Nowadays however her words bite at my very soul and it fucking hurts. I know her words which are meant to prod me to action, cripple me instead and my inadequacies feel magnified. As if I'm not already totally humbled by my situation, she seems to deepen my humility and add to it's complexity. I mean really, I wish I could just crawl in some hole and die. I just want to be fucking left alone, but I can't seem to be able to afford that luxury anymore. I just want to stay in my apartment and drown in my self-pity until I get tired of it all and say "fuck this", but eventually my food will run out and I will have to return to the maternal unit and humble myself yet again for another handout.

What I really wanted was to finish school and get that chapter of my life over and done with, but now it seems that I have to start looking seriously for another job. Ideally this would be an internship or an entry-level position in web design or web application development, but the job offerings are a bit thin nowadays especially for a pre-graduate like myself. I may have to delve back into the realm of what I was doing in my previous job, which was PC tech support. I don't know what I'm going to do, all I know is that I have this overwhelming need to reclaim some of my dignity. I can't be feeling sorry for myself the rest of my life. This is not a good place to be. This is not a nice feeling to have. I want to feel like I'm somebody again. I want this heavy feeling from my chest lifted one way or another.
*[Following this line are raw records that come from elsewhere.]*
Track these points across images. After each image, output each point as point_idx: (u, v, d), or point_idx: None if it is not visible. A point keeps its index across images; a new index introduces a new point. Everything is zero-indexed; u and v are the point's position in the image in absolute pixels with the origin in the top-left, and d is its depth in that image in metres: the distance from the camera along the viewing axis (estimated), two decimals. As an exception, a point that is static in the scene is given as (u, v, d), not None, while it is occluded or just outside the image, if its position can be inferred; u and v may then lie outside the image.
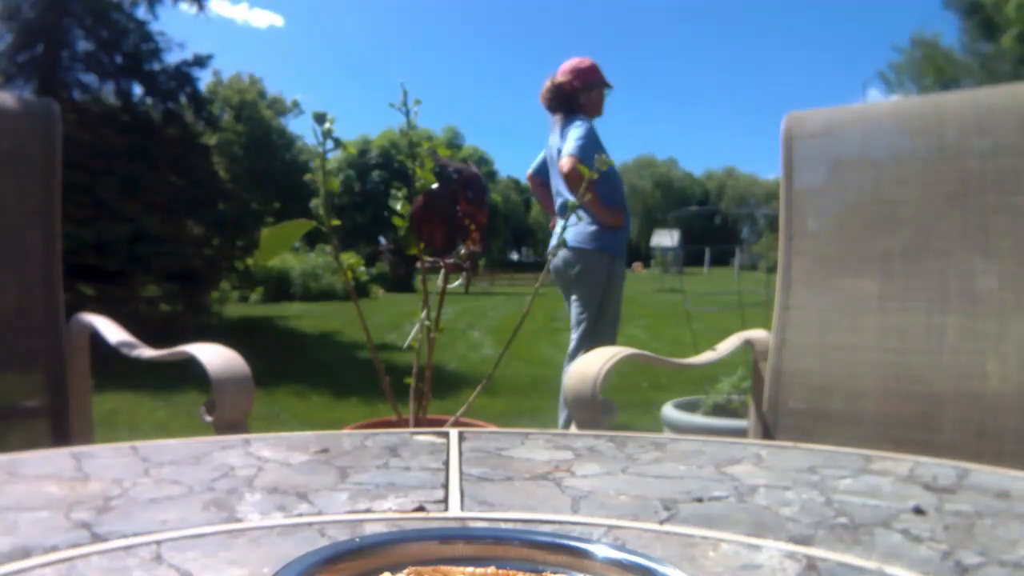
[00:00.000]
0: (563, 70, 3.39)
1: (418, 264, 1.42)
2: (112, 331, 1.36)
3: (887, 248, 1.36)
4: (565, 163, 3.06)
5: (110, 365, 1.67)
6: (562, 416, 3.01)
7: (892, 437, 1.29)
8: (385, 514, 0.60)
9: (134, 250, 8.29)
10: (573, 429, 1.19)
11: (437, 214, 1.33)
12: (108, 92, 9.68)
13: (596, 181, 1.59)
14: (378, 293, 17.25)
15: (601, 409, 1.21)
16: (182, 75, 9.92)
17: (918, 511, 0.63)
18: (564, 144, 3.14)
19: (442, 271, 1.41)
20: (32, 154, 1.36)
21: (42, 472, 0.69)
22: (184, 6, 9.86)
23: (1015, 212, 1.24)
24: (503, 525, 0.58)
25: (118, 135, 8.81)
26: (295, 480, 0.68)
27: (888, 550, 0.55)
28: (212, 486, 0.66)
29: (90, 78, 9.52)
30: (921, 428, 1.28)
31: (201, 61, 10.13)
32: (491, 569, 0.40)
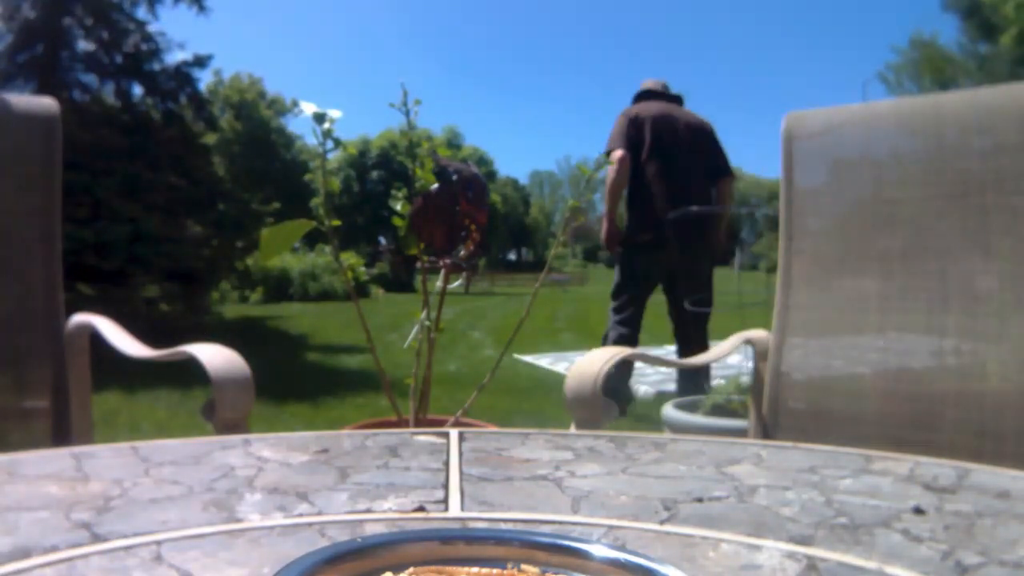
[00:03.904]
0: None
1: (418, 264, 1.42)
2: (112, 331, 1.36)
3: (887, 248, 1.36)
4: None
5: (110, 365, 1.67)
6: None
7: (892, 437, 1.29)
8: (385, 514, 0.60)
9: (134, 250, 8.28)
10: (573, 429, 1.19)
11: (437, 214, 1.33)
12: (108, 92, 9.67)
13: None
14: (378, 293, 17.24)
15: (601, 409, 1.21)
16: (182, 75, 9.91)
17: (918, 511, 0.63)
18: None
19: (442, 271, 1.41)
20: (32, 154, 1.36)
21: (42, 472, 0.69)
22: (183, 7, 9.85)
23: (1015, 212, 1.24)
24: (503, 525, 0.58)
25: (118, 135, 8.81)
26: (295, 480, 0.68)
27: (888, 550, 0.55)
28: (212, 486, 0.66)
29: (90, 78, 9.52)
30: (921, 428, 1.28)
31: (201, 61, 10.13)
32: (495, 570, 0.40)
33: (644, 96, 4.26)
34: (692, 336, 4.14)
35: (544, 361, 6.93)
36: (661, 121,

If that isn't bad enough I've pretty much abandoned any hopes for any type of romance or female companionship. Whatever little confidence I once had is now shot to hell. The sad part is that I still feel the need to love and be loved. I wish I could simply ignore that need for the time being, but such feelings do not simply go away, rather they nag at me and eat away at me from the inside. I feel tired and broken and powerless. At least today is over and done with. I'm going to go to bed and put my burdened mind to rest. If I'm lucky, my death wish will be granted and I won't have to see tomorrow. If I'm unlucky I'll wake up and continue this fucked-up existence. Seriously, I'm not sure how much more of this fucking life I can handle. I should go now, I feel fucking sick to my stomach.